Cognitive computing is emerging as a significant part of the next generation of computing. Because it is early days in this new generation of computing, there is still no widespread understanding of what it is and how it differs from some of its relatives: AI, internet of things, machine learning, conversational systems, bots, or NLP. We see in both the US and in Europe that companies are very interested, but are mostly still at the experimentation and proof of concept stage. We will be tracking some of these projects as they develop their cognitive applications and roll them out more broadly. There is no question, though, that interest is high, and that the ability to augment and assist users, as well as to move from static to dynamic systems has great appeal.
I recently had the opportunity to attend a focus group, sponsored by SAS Institute, on cognitive computing adoption outside the US. Attendees came from Denmark, Japan, Finland, Serbia, Netherlands, Sweden, Switzerland, India and Ireland. They represented financial services, telecom, consumer product manufacturers, government agencies, and airline companies. Here are some gleanings from their wide-ranging discussion.
How are you using or how do you expect to use cognitive computing?
- Automatically revise and evolve rules to expedite adaptation
- Uncover and improve best business practices and processes
- Detect patterns of behavior. Detect abnormalities. Identify risks.
Augment human agents who can’t handle the current workload by automating the more predictable aspects of the job.
Why move to cognitive computing?
- Handle large amounts of data with many more variables. Especially textual data.
- Reduce need for adding manpower. People just don’t scale.
- Stay ahead of competitors
- Uncover surprises. (This was a side benefit to a demonstration project that was originally designed to augment the human workforce)
- Curious to see what benefits might derive from cognitive computing that we can’t get now
- Get rid of silos
- Automate predictable or repeatable work
- Augment human work by developing digital assistants
Examples of uses:
Speech-to-speech product sales. One firm’s innovation lab is experimenting with building an App that will be personalized; will use machine learning to replace hundreds of business rules and 20 predictive models; and the machine learning will allow the models to evolve and help to revise rules faster.

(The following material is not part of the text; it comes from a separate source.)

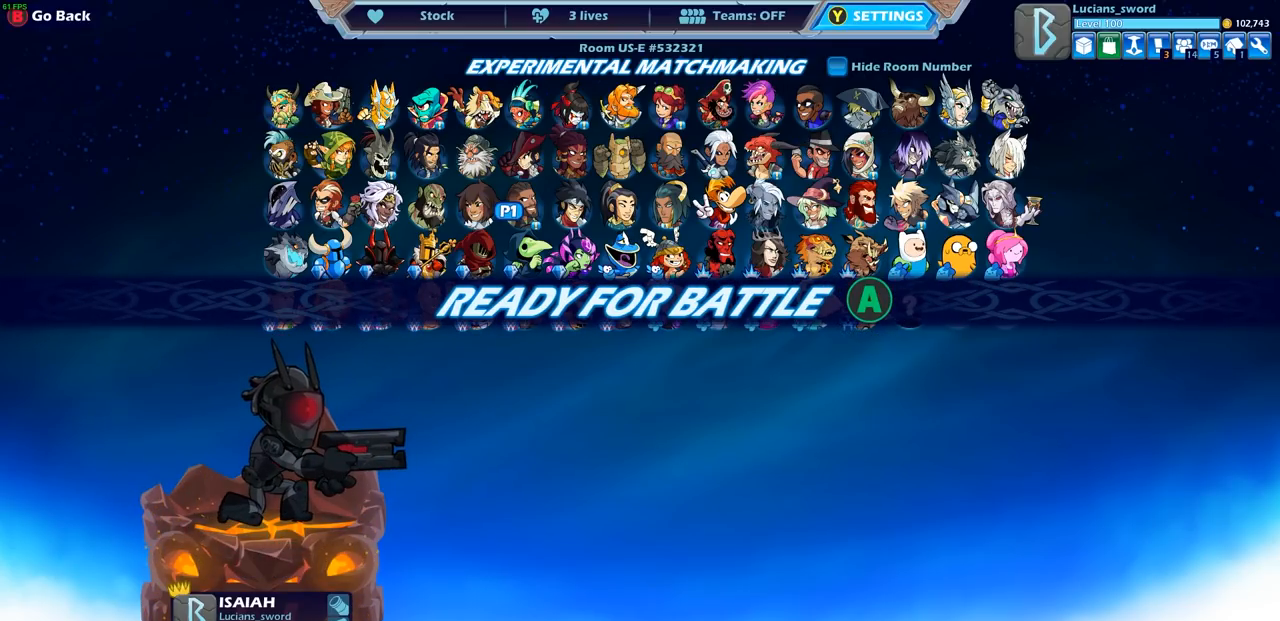
{"buttons": [], "left_stick": "center", "right_stick": "center", "events": []}
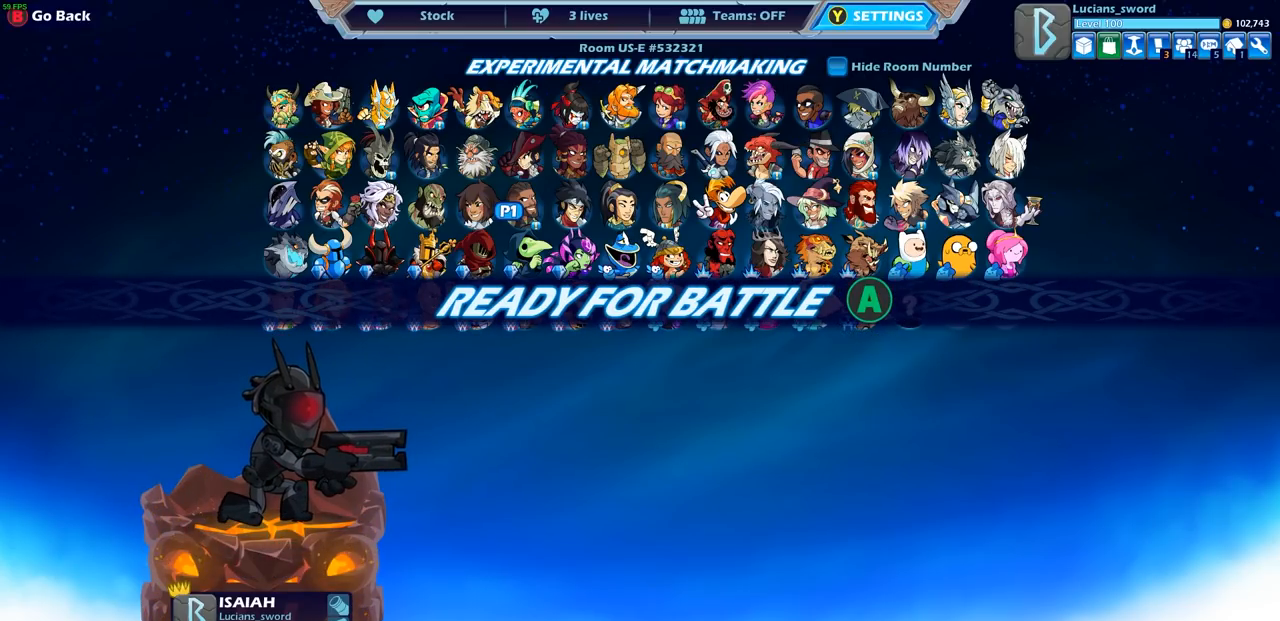
{"buttons": ["CROSS"], "left_stick": "center", "right_stick": "center", "events": [[433, "CROSS", "down"]]}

- One firm is experimenting with discovering and extracting patterns of best business practices to establish KPI’s worldwide from hundreds of business managers’ individual knowledge. Need to understand what practices work and why.
- Expedite transactional processing. Moving from rules-based processes to teaching a system how to assess issues and minimize delays.
- Another firm is tracking and analyzing invoices using rules and econometric models. Their goal is to teach a system to automate model development and modification for tracking and analyzing invoices. Extending beyond rules and econometric models they want to add sentiment from incoming, non-English communications.
- Recognize patterns of behavior to find anomalies and predict risk in order to more thoroughly assess people and goods.
- Automate responses to customers, but on a more individual level. Part of a project to analyze customer opinions—a big data project.
In all cases, augmenting existing applications but seeking net new benefit from the use of cognitive computing systems was a consistent goal amongst all participants. Completely new product development or drastic changes to business processes from cognitive computing applications wasn’t seen to provide the palatable business benefit needed to embrace adoption. In all cases, however, changes and improvements to existing business practices were expected.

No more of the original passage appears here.